I never saw the capitalization as being about ethnic or racial identity and just due to the fact that e.g. countries or continents are capitalized.
I think it’s even more false to capitalize “Indigenous”, no?
Being “Asian” or “South Asian” are broad enough that they don’t refer to any particular ethnicity, nationality or culture.
This phenomenon exists everywhere.
(Disclaimer: English is second language, in my native language we don’t capitalize any of these words and even in English I would only do so when required by grammar, so it may impress me different than others)
Cultures without their own country are capitalized too.
Capitalizing indigenous is unusual. But capitalizing Native American is standard.
So by that logic Obama should be small capital black since his father was from the wrong side of Africa and not a slave.

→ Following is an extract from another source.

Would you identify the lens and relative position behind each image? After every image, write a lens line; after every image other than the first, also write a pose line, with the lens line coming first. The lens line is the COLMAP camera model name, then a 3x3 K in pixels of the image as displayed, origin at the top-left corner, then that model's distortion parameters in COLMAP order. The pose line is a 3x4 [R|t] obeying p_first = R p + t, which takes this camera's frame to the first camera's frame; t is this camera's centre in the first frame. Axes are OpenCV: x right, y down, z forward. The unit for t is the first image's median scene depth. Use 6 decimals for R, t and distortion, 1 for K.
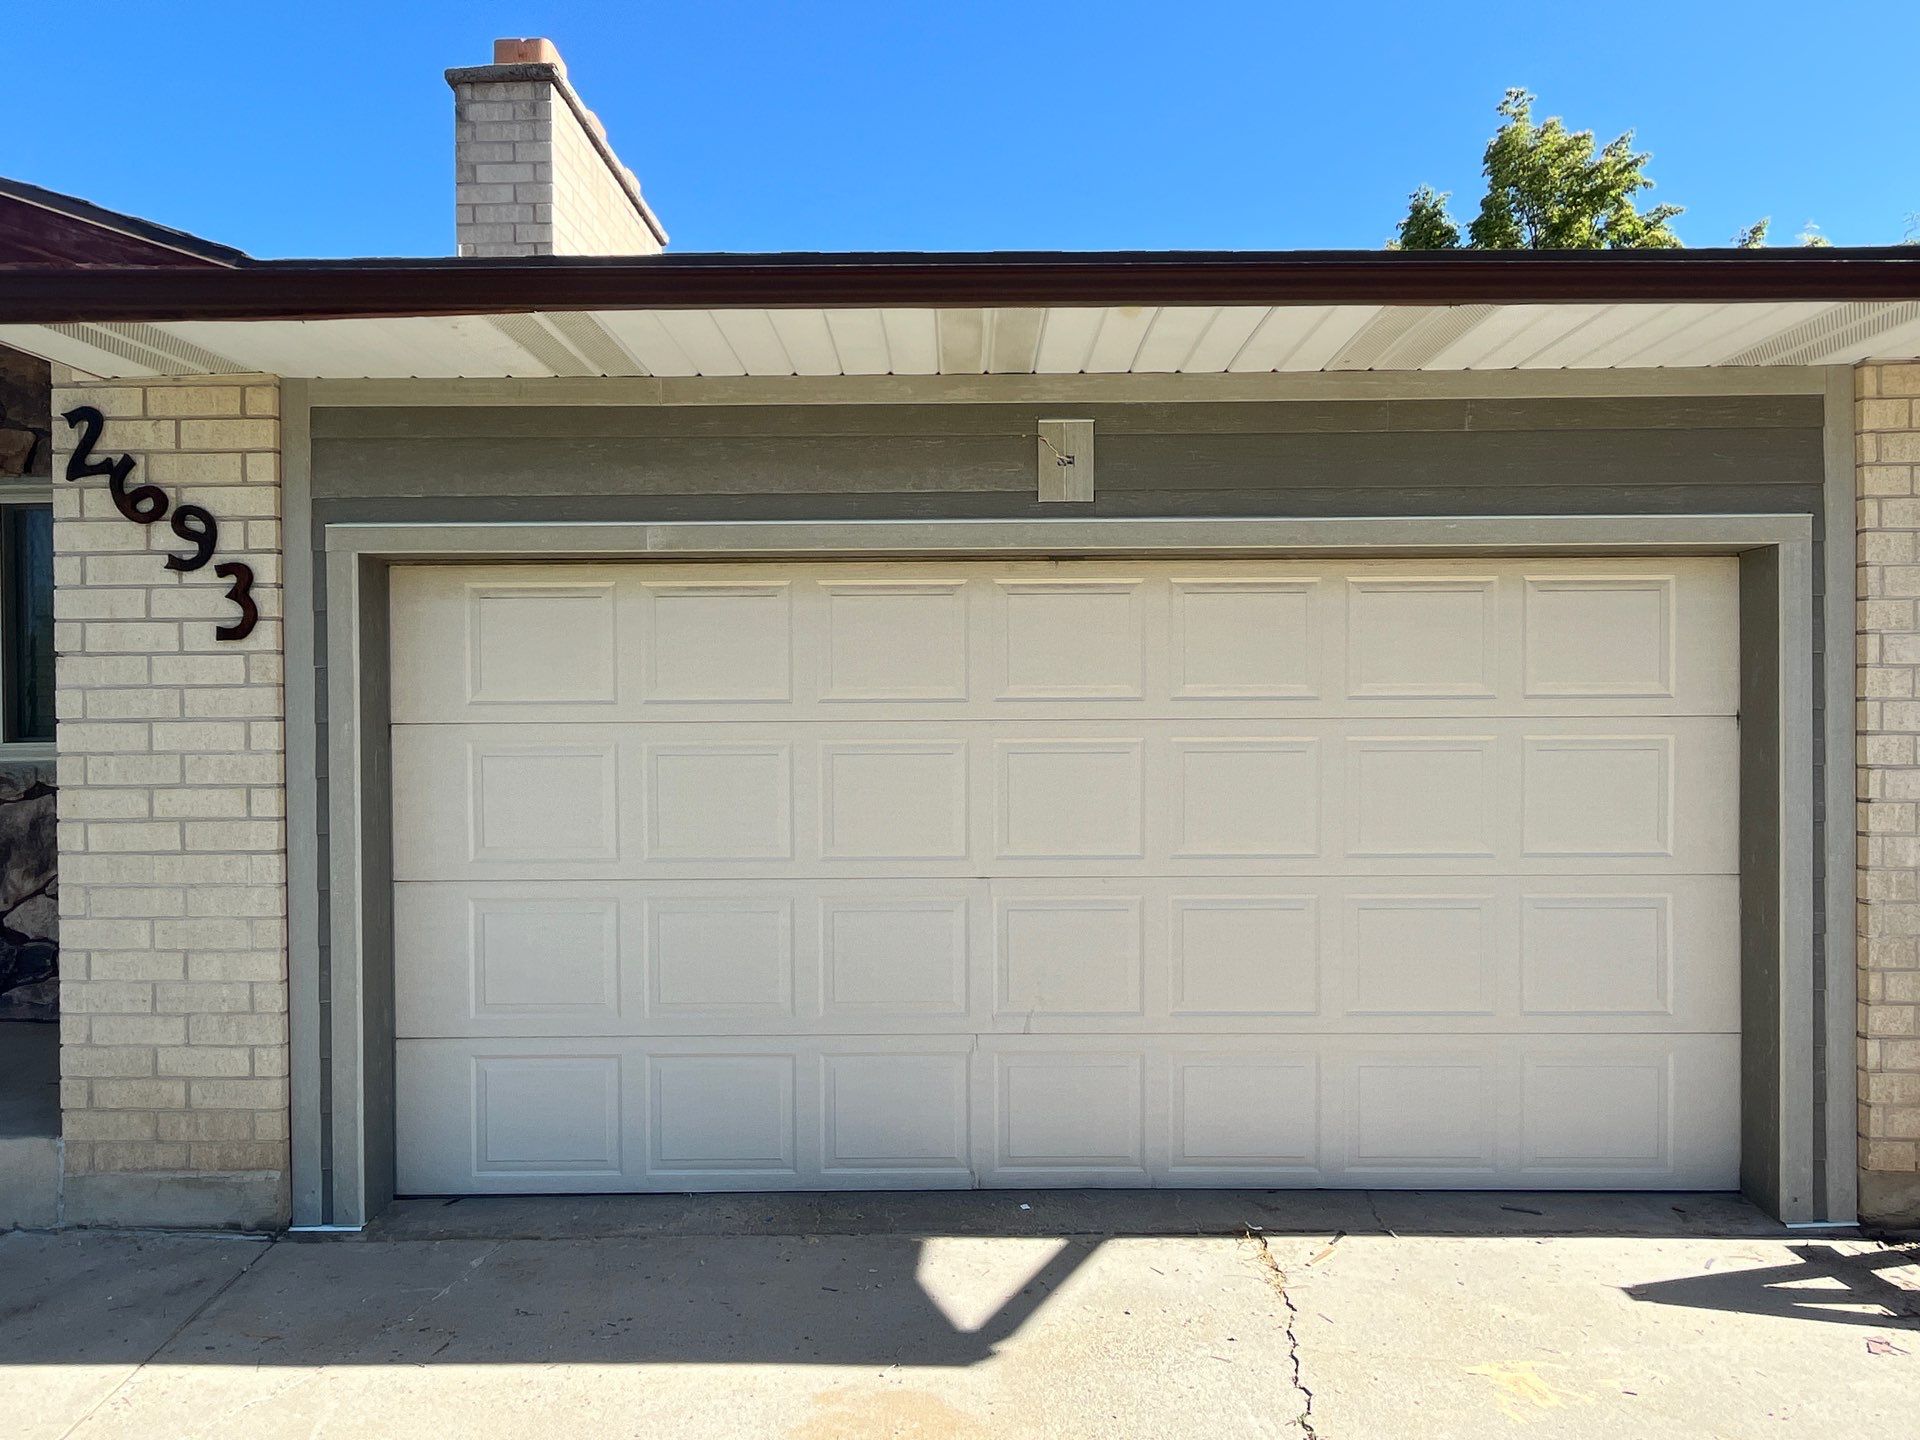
lens RADIAL K [[1110.6, 0, 960.0], [0, 1110.6, 720.0], [0, 0, 1]] dist [-0.019219, -0.000423]
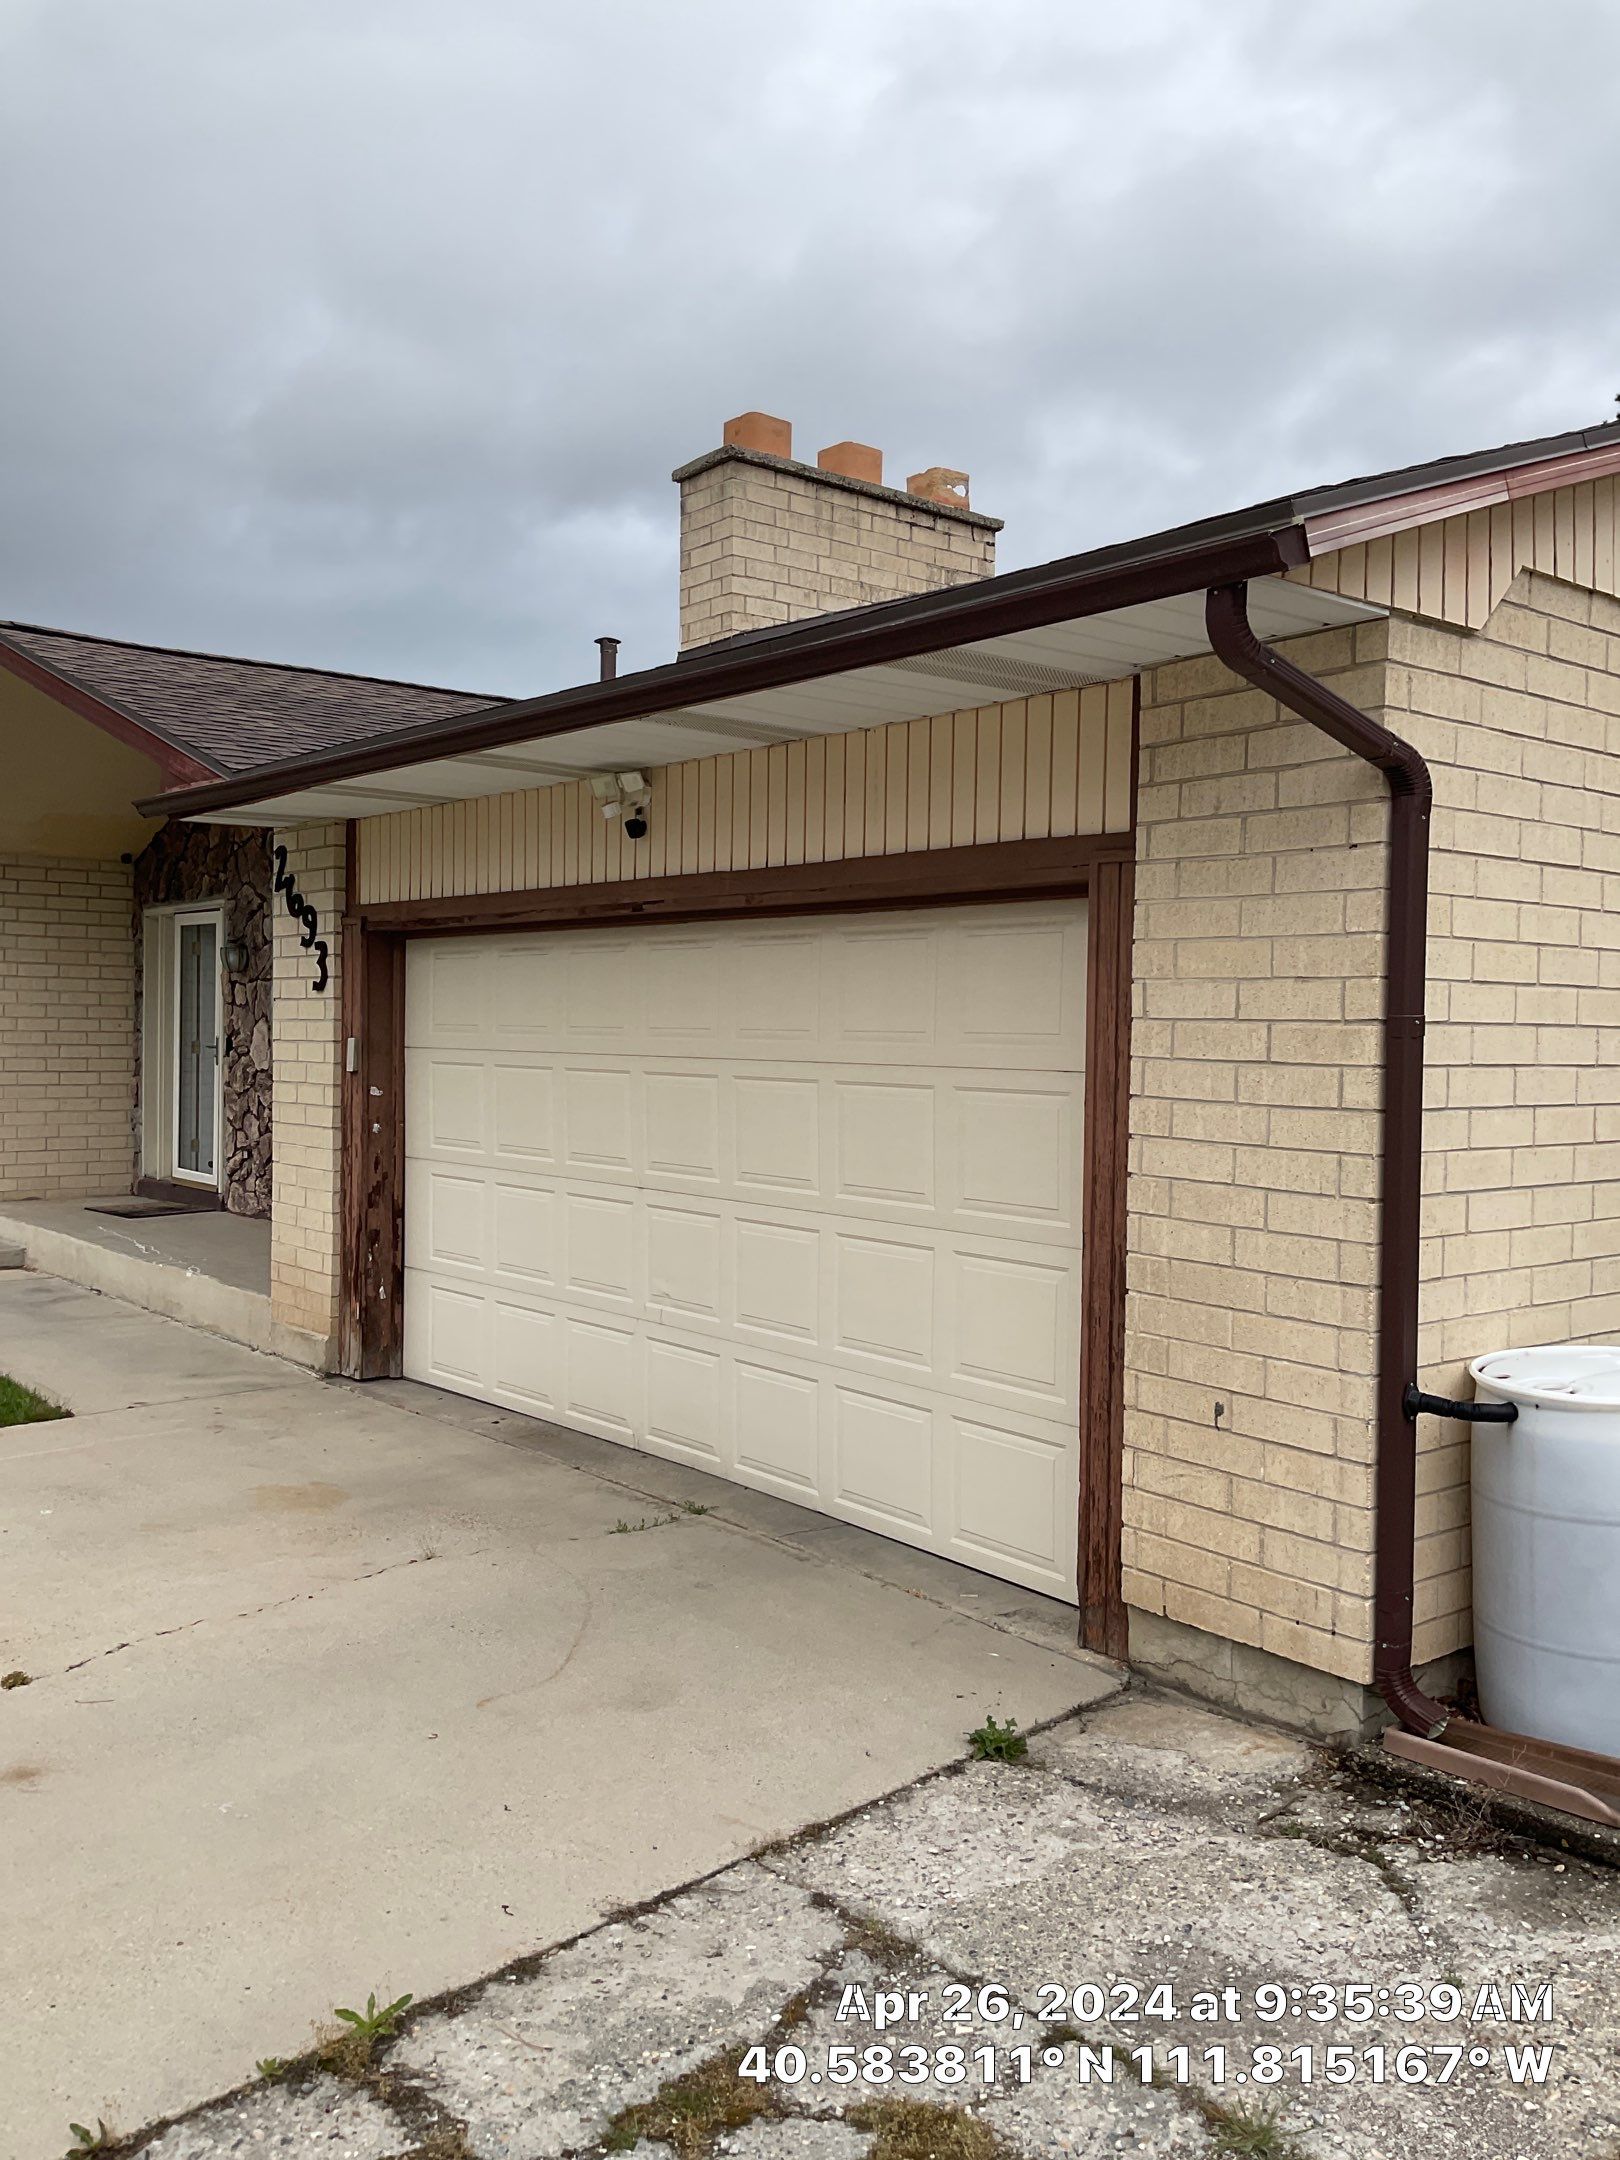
lens RADIAL K [[1632.8, 0, 810.0], [0, 1632.8, 1080.0], [0, 0, 1]] dist [0.002510, -0.002962]
pose [[0.678897, 0.038575, -0.733220, 1.510794], [-0.027899, 0.999253, 0.026739, -0.027628], [0.733703, 0.002303, 0.679466, -0.061571]]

When will we have our first Black president who isn't just black?
And what of the whites in Africa. Do we capitalize only the Boers who suffered a genocide from the British? Is Musk the only W white we can talk about? That poor richest man with such historic baggage. Truly the best role model for all African Americans.
Oh the racialist hierarchies we build.
I really do think this rings of a similar problem of Americans imposing their lens of reality onto the rest of the English-speaking world.
So by that logic Obama should be small capital black since his father was from the wrong side of Africa and not a slave … Oh the racialist hierarchies we build.
Not sure why you’re injecting inflammatory bile into an otherwise civil thread. If you read past the first sentence, you’ll refute your own point. Think before trolling.
> There’s a recent trend (I think) capitalizing the word Black when referring to skin color.
No, it's when referring to a racial identity group.
While the label for that group originates as a reference to the dark skin typical of the group, the capitalized term does not refer to, and does not have any necessary relation to, skin color.
How would you describe someone like G.K. Butterfield, Mordecai Johnson, John Hope or Walter White then?
Without digging into the history of any of them: Male? American? People?
EDIT: Also, I'm a bit of the position that imposing these group identities on others is undesirable. If they all refer/referred to themselves as "Black" all good, otherwise I find it harmful to construct these lines between us unless in a particular context where the specific meaning is clear and it serves a valid purpose. Right now I feel it obstructs more than it clarifies.
I avoid referring to anyone by ethnicity or "race" in the general too fwiw (unless in a very specific context, like somebody getting sunburnt easily because of their skin color or being discriminated against because of somebody elses impression of it)
Some Famous Inventions by Black inventors:
The Game Cartridge
The Super Soaker Squirt Gun
> The Game Cartridge
yeah, i was slightly surprised that jerry lawson (inventor of the game cartridge) wasn't mentioned.
Why does Jerry get the credit for cartridges? The Magnavox Odessey had cartridges about four years before the Model F.
I could see him getting credit for ROM cartridges - as I understand it the Odessey cartridges changed game play but didn't contain code.